• **The tasks**:
A - Answer these questions from the post on data spread, each in a few words:
(i) What mean do both example sets of numbers have?
(ii) How is the range worked out?
(iii) What price does the post give as a case where the high and low are looked at?
B - Say whether each statement agrees with the post on data spread. Answer yes or no, and quote the words from the post that decide it.
(i) The two example sets of numbers are spread out in much the same way.
(ii) Outliers have a strong effect on the range.
(iii) Saying the bus usually arrives between 4.30 and 4.40 describes spread.

• **Text passage**:

_ _ _ _

Simple Methods of understanding data (range, variance, standard deviation)
The Problem with the mean
So I have just finished up a post describing the relative merits of the arithmetic mean and it’s beautiful simplicity. Though the arithmetic mean along with any other representation of the central tendency have limits in explaining data to us. Imagine two sets of numbers [-10,0,10,20,30] ==> mean=10 & [8,9,10,11,12] ==> mean = 10. See with these two data sets they have the same mean but the spread (dispersion) of the data is drastically different. So that is why we need to explore additional methods for describing our data. This is where variance comes in, the mean, median are their to give us an indication of the central tendency, but in order to summarise the data properly we need further summary ‘statistics’. I think this is an important point which I find beautiful with stats but I only came to understand later on. We are on a mission to capture the essence of our data by summarizing it. In the same way that a blurb gives an insight to the book, summary statistics gives you an idea of understanding what your data is like without having to look at each piece of it. Fundamental stats is something our brains do intuitively (even if we do it badly by adding our own bias to it), but it is the way we think. When we say the “bus usually arrives between 4.30 & 4.40”, we are describing spread, we are describing the variance of the data.
How to describe spread
The simplest way to look at the spread of the data is to look at the range. This is just taking the max-min, in general when looking at a data set it has little practical use as it does not look at the frequency of the occurrences and is therefore highly influenced by outliers. So practically it may have little use, but it always good to understand the limits of your data, we use it in scenarios when we look at the high/low of a stock price. Also, it provides a good quick way to see if you have outliers in your data which you need to look at.

_ _ _ _

• **Stored data**:

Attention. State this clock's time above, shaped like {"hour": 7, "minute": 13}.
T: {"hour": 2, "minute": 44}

_ _ _ _

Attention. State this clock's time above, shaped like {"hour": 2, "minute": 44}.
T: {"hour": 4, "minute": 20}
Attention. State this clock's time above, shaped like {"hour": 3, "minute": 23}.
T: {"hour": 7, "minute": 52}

_ _ _ _

• **Results for each task**:
A -
(i) 10
(ii) By taking the max minus the min
(iii) A stock price

B -
(i) No: "they have the same mean but the spread (dispersion) of the data is drastically different"
(ii) Yes: "is therefore highly influenced by outliers"
(iii) Yes: "we are describing spread, we are describing the variance of the data"